In 2024, one-third of infants and toddlers were in struggling families, and more families have joined the ranks of homelessness as time goes on. In Central Florida, it was reported by a local non-profit organization that the number of seniors or teenagers in need of housing has multiplied more than threefold since 2021. In Los Angeles County, California, 1 in 3 students was identified as “experiencing homelessness” during the 2023-24 school year. Aid programs under the Biden administration did not and could not stop the rapid growth of poverty. Like the newly expanded “heavy-hand” programs attacking crime and drug use under Trump, both parties are interested in expanding the role of the executive branch of the State and accelerate the process of fascistization, in order to further exploit and oppress the working class.
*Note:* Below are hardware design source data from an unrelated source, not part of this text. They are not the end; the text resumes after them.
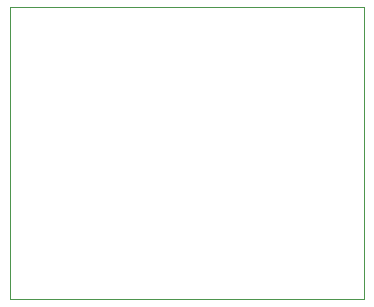
<source format=gm1>
G04 #@! TF.GenerationSoftware,KiCad,Pcbnew,7.0.7*
G04 #@! TF.CreationDate,2024-04-01T23:13:17-04:00*
G04 #@! TF.ProjectId,sensor_node,73656e73-6f72-45f6-9e6f-64652e6b6963,rev?*
G04 #@! TF.SameCoordinates,Original*
G04 #@! TF.FileFunction,Profile,NP*
%FSLAX46Y46*%
G04 Gerber Fmt 4.6, Leading zero omitted, Abs format (unit mm)*
G04 Created by KiCad (PCBNEW 7.0.7) date 2024-04-01 23:13:17*
%MOMM*%
%LPD*%
G01*
G04 APERTURE LIST*
G04 #@! TA.AperFunction,Profile*
%ADD10C,0.100000*%
G04 #@! TD*
G04 APERTURE END LIST*
D10*
X138325000Y-58200000D02*
X168375000Y-58200000D01*
X168375000Y-82900000D01*
X138325000Y-82900000D01*
X138325000Y-58200000D01*
M02*

</source>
Under this bloodthirsty system, the youth and seniors, who are less efficient in producing profit for the capitalists, are the first ones to be thrown under the bus.
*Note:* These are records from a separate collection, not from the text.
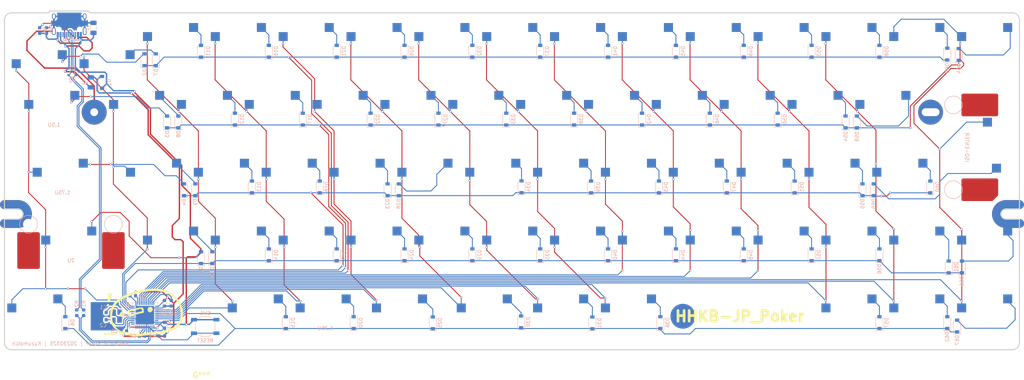
<source format=kicad_pcb>
(kicad_pcb (version 20211014) (generator pcbnew)

  (general
    (thickness 1.6)
  )

  (paper "A2")
  (layers
    (0 "F.Cu" signal)
    (31 "B.Cu" signal)
    (32 "B.Adhes" user "B.Adhesive")
    (33 "F.Adhes" user "F.Adhesive")
    (34 "B.Paste" user)
    (35 "F.Paste" user)
    (36 "B.SilkS" user "B.Silkscreen")
    (37 "F.SilkS" user "F.Silkscreen")
    (38 "B.Mask" user)
    (39 "F.Mask" user)
    (40 "Dwgs.User" user "User.Drawings")
    (41 "Cmts.User" user "User.Comments")
    (42 "Eco1.User" user "User.Eco1")
    (43 "Eco2.User" user "User.Eco2")
    (44 "Edge.Cuts" user)
    (45 "Margin" user)
    (46 "B.CrtYd" user "B.Courtyard")
    (47 "F.CrtYd" user "F.Courtyard")
    (48 "B.Fab" user)
    (49 "F.Fab" user)
  )

  (setup
    (stackup
      (layer "F.SilkS" (type "Top Silk Screen"))
      (layer "F.Paste" (type "Top Solder Paste"))
      (layer "F.Mask" (type "Top Solder Mask") (thickness 0.01))
      (layer "F.Cu" (type "copper") (thickness 0.035))
      (layer "dielectric 1" (type "core") (thickness 1.51) (material "FR4") (epsilon_r 4.5) (loss_tangent 0.02))
      (layer "B.Cu" (type "copper") (thickness 0.035))
      (layer "B.Mask" (type "Bottom Solder Mask") (thickness 0.01))
      (layer "B.Paste" (type "Bottom Solder Paste"))
      (layer "B.SilkS" (type "Bottom Silk Screen"))
      (copper_finish "None")
      (dielectric_constraints no)
    )
    (pad_to_mask_clearance 0.25)
    (solder_mask_min_width 0.25)
    (pcbplotparams
      (layerselection 0x00010fc_ffffffff)
      (disableapertmacros false)
      (usegerberextensions true)
      (usegerberattributes false)
      (usegerberadvancedattributes false)
      (creategerberjobfile false)
      (svguseinch false)
      (svgprecision 6)
      (excludeedgelayer true)
      (plotframeref false)
      (viasonmask false)
      (mode 1)
      (useauxorigin false)
      (hpglpennumber 1)
      (hpglpenspeed 20)
      (hpglpendiameter 15.000000)
      (dxfpolygonmode true)
      (dxfimperialunits true)
      (dxfusepcbnewfont true)
      (psnegative false)
      (psa4output false)
      (plotreference true)
      (plotvalue true)
      (plotinvisibletext false)
      (sketchpadsonfab false)
      (subtractmaskfromsilk true)
      (outputformat 1)
      (mirror false)
      (drillshape 0)
      (scaleselection 1)
      (outputdirectory "Gerber/")
    )
  )

  (net 0 "")
  (net 1 "COL6")
  (net 2 "+5V")
  (net 3 "COL7")
  (net 4 "COL0")
  (net 5 "ROW0")
  (net 6 "Net-(D2-Pad2)")
  (net 7 "ROW1")
  (net 8 "Net-(D3-Pad2)")
  (net 9 "Net-(D4-Pad2)")
  (net 10 "Net-(D5-Pad2)")
  (net 11 "Net-(D6-Pad2)")
  (net 12 "Net-(D7-Pad2)")
  (net 13 "Net-(D8-Pad2)")
  (net 14 "Net-(D9-Pad2)")
  (net 15 "Net-(D11-Pad2)")
  (net 16 "Net-(D12-Pad2)")
  (net 17 "Net-(D13-Pad2)")
  (net 18 "Net-(D14-Pad2)")
  (net 19 "Net-(D15-Pad2)")
  (net 20 "Net-(D16-Pad2)")
  (net 21 "ROW2")
  (net 22 "Net-(D17-Pad2)")
  (net 23 "ROW3")
  (net 24 "Net-(D18-Pad2)")
  (net 25 "Net-(D19-Pad2)")
  (net 26 "Net-(D20-Pad2)")
  (net 27 "Net-(D21-Pad2)")
  (net 28 "Net-(D22-Pad2)")
  (net 29 "Net-(D23-Pad2)")
  (net 30 "Net-(D24-Pad2)")
  (net 31 "Net-(D25-Pad2)")
  (net 32 "Net-(D26-Pad2)")
  (net 33 "Net-(D27-Pad2)")
  (net 34 "Net-(D28-Pad2)")
  (net 35 "Net-(D29-Pad2)")
  (net 36 "Net-(D33-Pad2)")
  (net 37 "Net-(D34-Pad2)")
  (net 38 "ROW4")
  (net 39 "Net-(C1-Pad1)")
  (net 40 "Net-(D36-Pad2)")
  (net 41 "Net-(D38-Pad2)")
  (net 42 "Net-(D39-Pad2)")
  (net 43 "Net-(D40-Pad2)")
  (net 44 "Net-(D41-Pad2)")
  (net 45 "Net-(D42-Pad2)")
  (net 46 "Net-(D44-Pad2)")
  (net 47 "Net-(D45-Pad2)")
  (net 48 "Net-(D46-Pad2)")
  (net 49 "Net-(D47-Pad2)")
  (net 50 "Net-(D49-Pad2)")
  (net 51 "Net-(D50-Pad2)")
  (net 52 "Net-(D51-Pad2)")
  (net 53 "Net-(D54-Pad2)")
  (net 54 "Net-(D55-Pad2)")
  (net 55 "Net-(D56-Pad2)")
  (net 56 "Net-(D57-Pad2)")
  (net 57 "Net-(D59-Pad2)")
  (net 58 "Net-(D60-Pad2)")
  (net 59 "Net-(D61-Pad2)")
  (net 60 "Net-(D62-Pad2)")
  (net 61 "Net-(D63-Pad2)")
  (net 62 "Net-(D65-Pad2)")
  (net 63 "Net-(D66-Pad2)")
  (net 64 "Net-(D67-Pad2)")
  (net 65 "Net-(C2-Pad1)")
  (net 66 "Net-(C3-Pad2)")
  (net 67 "Net-(D32-Pad2)")
  (net 68 "Net-(D35-Pad2)")
  (net 69 "COL1")
  (net 70 "COL2")
  (net 71 "COL5")
  (net 72 "COL3")
  (net 73 "COL4")
  (net 74 "COL8")
  (net 75 "GND")
  (net 76 "D-")
  (net 77 "D+")
  (net 78 "COL9")
  (net 79 "COL10")
  (net 80 "COL11")
  (net 81 "COL12")
  (net 82 "COL13")
  (net 83 "Net-(D30-Pad2)")
  (net 84 "Net-(D31-Pad2)")
  (net 85 "Net-(D52-Pad2)")
  (net 86 "Net-(D48-Pad2)")
  (net 87 "Net-(D53-Pad2)")
  (net 88 "Net-(D58-Pad2)")
  (net 89 "Net-(R4-Pad2)")
  (net 90 "Net-(D37-Pad2)")
  (net 91 "Net-(D43-Pad2)")
  (net 92 "unconnected-(U1-Pad42)")
  (net 93 "unconnected-(U1-Pad18)")
  (net 94 "unconnected-(U1-Pad12)")
  (net 95 "Net-(D64-Pad2)")
  (net 96 "Net-(R3-Pad1)")
  (net 97 "Net-(D10-Pad2)")
  (net 98 "VCC")
  (net 99 "Earth")
  (net 100 "Net-(R5-Pad2)")
  (net 101 "Net-(R6-Pad2)")
  (net 102 "unconnected-(U1-Pad11)")
  (net 103 "unconnected-(U1-Pad10)")
  (net 104 "USB+")
  (net 105 "USB-")
  (net 106 "unconnected-(U1-Pad9)")
  (net 107 "unconnected-(U1-Pad8)")
  (net 108 "unconnected-(USB1-Pad3)")
  (net 109 "unconnected-(USB1-Pad9)")

  (footprint "MX_Only:MXOnly-1U-Hotswap" (layer "F.Cu") (at 324.64375 238.91875))

  (footprint "MX_Only:MXOnly-1U-Hotswap" (layer "F.Cu") (at 305.59375 238.91875))

  (footprint "MX_Only:MXOnly-1U-Hotswap" (layer "F.Cu") (at 153.19375 181.76875 180))

  (footprint "MX_Only:MXOnly-1U-Hotswap" (layer "F.Cu") (at 172.24375 181.76875))

  (footprint "MX_Only:MXOnly-1U-Hotswap" (layer "F.Cu") (at 191.29375 181.76875))

  (footprint "MX_Only:MXOnly-1U-Hotswap" (layer "F.Cu") (at 210.34375 181.76875))

  (footprint "MX_Only:MXOnly-1U-Hotswap" (layer "F.Cu") (at 229.39375 181.76875))

  (footprint "MX_Only:MXOnly-1U-Hotswap" (layer "F.Cu") (at 248.44375 181.76875))

  (footprint "MX_Only:MXOnly-1U-Hotswap" (layer "F.Cu") (at 267.49375 181.76875))

  (footprint "MX_Only:MXOnly-1U-Hotswap" (layer "F.Cu") (at 286.54375 181.76875))

  (footprint "MX_Only:MXOnly-1U-Hotswap" (layer "F.Cu") (at 305.59375 181.76875))

  (footprint "MX_Only:MXOnly-1U-Hotswap" (layer "F.Cu") (at 324.64375 181.76875))

  (footprint "MX_Only:MXOnly-1U-Hotswap" (layer "F.Cu") (at 357.98125 219.86875))

  (footprint "MX_Only:MXOnly-1U-Hotswap" (layer "F.Cu") (at 343.69375 181.76875))

  (footprint "MX_Only:MXOnly-1U-Hotswap" (layer "F.Cu") (at 343.69375 238.91875))

  (footprint "MX_Only:MXOnly-1U-Hotswap" (layer "F.Cu") (at 338.93125 219.86875))

  (footprint "MX_Only:MXOnly-1U-Hotswap" (layer "F.Cu") (at 353.21875 200.81875))

  (footprint "MX_Only:MXOnly-1U-Hotswap" (layer "F.Cu") (at 377.03125 219.86875))

  (footprint "MX_Only:MXOnly-1U-Hotswap" (layer "F.Cu") (at 372.26875 200.81875))

  (footprint "MX_Only:MXOnly-1U-Hotswap" (layer "F.Cu") (at 167.48125 219.86875))

  (footprint "MX_Only:MXOnly-1U-Hotswap" (layer "F.Cu") (at 248.44375 238.91875))

  (footprint "MX_Only:MXOnly-1U-Hotswap" (layer "F.Cu") (at 381.79375 181.76875))

  (footprint "MX_Only:MXOnly-1U-Hotswap" (layer "F.Cu") (at 210.34375 238.91875))

  (footprint "MX_Only:MXOnly-1U-Hotswap" (layer "F.Cu") (at 205.58125 219.86875))

  (footprint "MX_Only:MXOnly-1U-Hotswap" (layer "F.Cu") (at 200.81875 200.81875))

  (footprint "MX_Only:MXOnly-ISO-ROTATED-Hotswap" (layer "F.Cu") (at 398.4625 210.34375))

  (footprint "MX_Only:MXOnly-1U-Hotswap" (layer "F.Cu") (at 224.63125 219.86875))

  (footprint "MX_Only:MXOnly-1U-Hotswap" (layer "F.Cu") (at 243.68125 219.86875))

  (footprint "MX_Only:MXOnly-1U-Hotswap" (layer "F.Cu") (at 134.14375 181.76875 180))

  (footprint "MX_Only:MXOnly-1U-Hotswap" (layer "F.Cu") (at 262.73125 219.86875))

  (footprint "MX_Only:MXOnly-1U-Hotswap" (layer "F.Cu") (at 296.06875 200.81875))

  (footprint "MX_Only:MXOnly-1U-Hotswap" (layer "F.Cu") (at 281.78125 219.86875))

  (footprint "MX_Only:MXOnly-1U-Hotswap" (layer "F.Cu") (at 300.83125 219.86875))

  (footprint "MX_Only:MXOnly-1U-Hotswap" (layer "F.Cu")
    (tedit 60F271EF) (tstamp 00000000-0000-0000-0000-00005d34e4f6)
    (at 319.88125 219.86875)
    (property "Sheetfile" "matrix.kicad_sch")
    (property "Sheetname" "matrix")
    (path "/00000000-0000-0000-0000-00005a286589/00000000-0000-0000-0000-00005d47ff68")
    (attr smd)
    (fp_text reference "K_L1" (at 0 3.175) (layer "B.Fab")
      (effects (font (size 1 1) (thickness 0.15)) (justify mirror))
      (tstamp 99a3d851-ac9b-402b-92e1-b3a227c6742d)
    )
    (fp_text value "MX-NoLED" (at 0 -7.9375) (layer "Dwgs.User")
      (effects (font (size 1 1) (thickness 0.15)))
      (tstamp 9289e92c-c3df-4774-ac46-cc1ff8e38851)
    )
    (fp_line (start -9.525 -9.525) (end 9.525 -9.525) (layer "Dwgs.User") (width 0.15) (tstamp 055714d7-6fad-44c4-a279-df0ac7a80b20))
    (fp_line (start -7 5) (end -7 7) (layer "Dwgs.User") (width 0.15) (tstamp 0c2f1b4b-6b6c-4f30-9f65-986286dff06d))
    (fp_line (start 9.525 -9.525) (end 9.525 9.525) (layer "Dwgs.User") (width 0.15) (tstamp 1b719c2c-e426-4bc8-b0df-7d31a3ab9059))
    (fp_line (start 9.525 9.525) (end -9.525 9.525) (layer "Dwgs.User") (width 0.15) (tstamp 1b81c28d-0f59-4138-95d0-400fd23e7359))
    (fp_line (start -7 -7) (end -7 -5) (layer "Dwgs.User") (width 0.15) (tstamp 1db3a06d-bc1e-4c32-9e98-51a625268a0f))
    (fp_line (start 5 7) (end 7 7) (layer "Dwgs.User") (width 0.15) (tstamp 33a03df4-ce51-4601-82fb-6ae092fd07f6))
    (fp_line (start 7 7) (end 7 5) (layer "Dwgs.User") (width 0.15) (tstamp 4bf2a14b-87ff-43ad-94b1-f548176b8569))
    (fp_line (start -9.525 9.525) (end -9.525 -9.525) (layer "Dwgs.User") (width 0.15) (tstamp 6f8e0cd1-3604-4e4f-b3e6-928aacdb14b9))
    (fp_line (start -7 7) (end -5 7) (layer "Dwgs.User") (width 0.15) (tstamp 834cc8e6-35a1-49f0-abc2-1e5a088034fd))
    (fp_line (start -5 -7) (end -7 -7) (layer "Dwgs.User") (width 0.15) (tstamp 91a09ea5-bc44-4ed7-a127-2eda2f1843a0))
    (fp_line (start 5 -7) (end 7 -7) (layer "Dwgs.User") (width 0.15) (tstamp c7ded9ce-aeb6-44d3-ba38-746d12eca2b6))
    (fp_line (start 7 -7) (end 7 -5) (layer "Dwgs.User") (width 0.15) (tstamp d6c4e8b6-aeca-4bb8-b3dd-b0066ef186a4))
    (fp_line (start 5.3 -7) (end 5.3 -2.6) (layer "B.CrtYd") (width 0.127) (tstamp 097ee6e0-2e13-4aac-ac90-2452d5bd9c25))
    (fp_line (start -5.842 -3.81) (end -8.382 -3.81) (layer "B.CrtYd") (width 0.15) (tstamp 2fc67b89-caa7-4727-8e42-a39630f41d03))
    (fp_line (start -5.842 -1.27) (end -5.842 -3.81) (layer "B.CrtYd") (width 0.15) (tstamp 35d0e1fd-9ae1-480d-a6c1-d5b7f424c5bb))
    (fp_line (start -8.382 -1.27) (end -5.842 -1.27) (layer "B.CrtYd") (width 0.15) (tstamp 3871f44b-9931-4329-98d5-403173c9225d))
    (fp_line (start 4.572 -3.81) (end 4.572 -6.35) (layer "B.CrtYd") (width 0.15) (tstamp 3abe9815-9420-4385-90aa-2662cbaab0a6))
    (fp_line (start 5.3 -7) (end -4 -7) (layer "B.CrtYd") (width 0.127) (tstamp 42a27a33-1a84-43f4-914f-e30a7234baa2))
    (fp_line (start 4.572 -6.35) (end 7.112 -6.35) (layer "B.CrtYd") (width 0.15) (tstamp 5c751d0f-8332-4d2b-a60e-e6f340093e09))
    (fp_line (start -0.4 -2.6) (end 5.3 -2.6) (layer "B.CrtYd") (width 0.127) (tstamp 6f24f83f-472b-48d8-908e-35372a521b79))
    (fp_line (start -6.5 -0.6) (end -2.4 -0.6) (layer "B.CrtYd") (width 0.127) (tstamp 72b8bac2-76af-4ec2-ab95-0d77c4a80e6b))
    (fp_line (start -6.5 -4.5) (end -6.5 -0.6) (layer "B.CrtYd") (width 0.127) (tstamp be89a8a2-c142-4f42-b551-b856f826c773))
    (fp_line (start 7.112 -6.35) (end 7.112 -3.81) (layer "B.CrtYd") (width 0.15) (tstamp c24a8ec8-f17d-4b8e-8db4-dc0d9a5b4e5f))
    (fp_line (start -8.382 -3.81) (end -8.382 -1.27) (layer "B.CrtYd") (width 0.15) (tstamp eec36bcf-2e5f-4d5b-9134-682e33274c96))
    (fp_line (start 7.112 -3.81) (end 4.572 -3.81) (layer "B.CrtYd") (width 0.15) (tstamp f77bf303-e3aa-4c4f-a50a-7b58b4166355))
    (fp_arc (start -2.4 -0.6) (mid -1.814214 -2.014214) (end -0.4 -2.6) (layer "B.CrtYd") (width 0.127) (tstamp 1a49eb05-1293-44f3-a263-a2c1101f0563))
    (fp_arc (start -6.5 -4.5) (mid -5.767767 -6.267767) (end -4 -7) (layer "B.CrtYd") (width 0.127
... [747011 chars truncated]
</source>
These attacks against the people are not new: consumer prices continued to grow in all but one economic crises since the Second World War. During the Great Recession of 2008, while cost to buy a house crashed (to plunder the wealth of the lower and middle petit-bourgeoisie), rent, education, and food cost continued to increase, much like the situation today. “No sooner is the exploitation of the laborer by the manufacturer, so far, at an end, that he receives his wages in cash, than he is set upon by the other portions of the bourgeoisie, the landlord, the shopkeeper, the pawnbroker, etc.,” pointed out Karl Marx 179 years ago.
As US imperialism wrecks havoc across the world in its vain hope to resolve the ongoing crisis from Venezuela and Iran and now to Cuba, it only redoubled its attacks against “its own” working class.
Just like in the struggle against ICE, opportunist and reformist positions in the housing struggle are renewing the circus to trail behind the Democratic Party that has produced so much misery for the working people. In the final analysis, all calls for building “dual power” or “support networks” end up in begging the State for new aid packages and housing coupons. Not only do these measures deepen the illusion in the reactionary Old State and conceal the real nature of capitalist exploitation, they serve to facilitate the general attack against the working people as more and more fall into homelessness.
Facing these difficult situations, it is important for workers and oppressed people to wage militant struggle in the housing and neighborhood sectors. In the face of rising homelessness, it is important to form and strengthen solid, militant, and class-conscious organizations of the masses, wage militant struggles to lower rent and even to occupy properties – like what the Communist Party did in the “Hoovervilles” of the 1930s – in order to take back living space of the working people, conquering them from the hands of the capitalists and the State that safeguards their interest.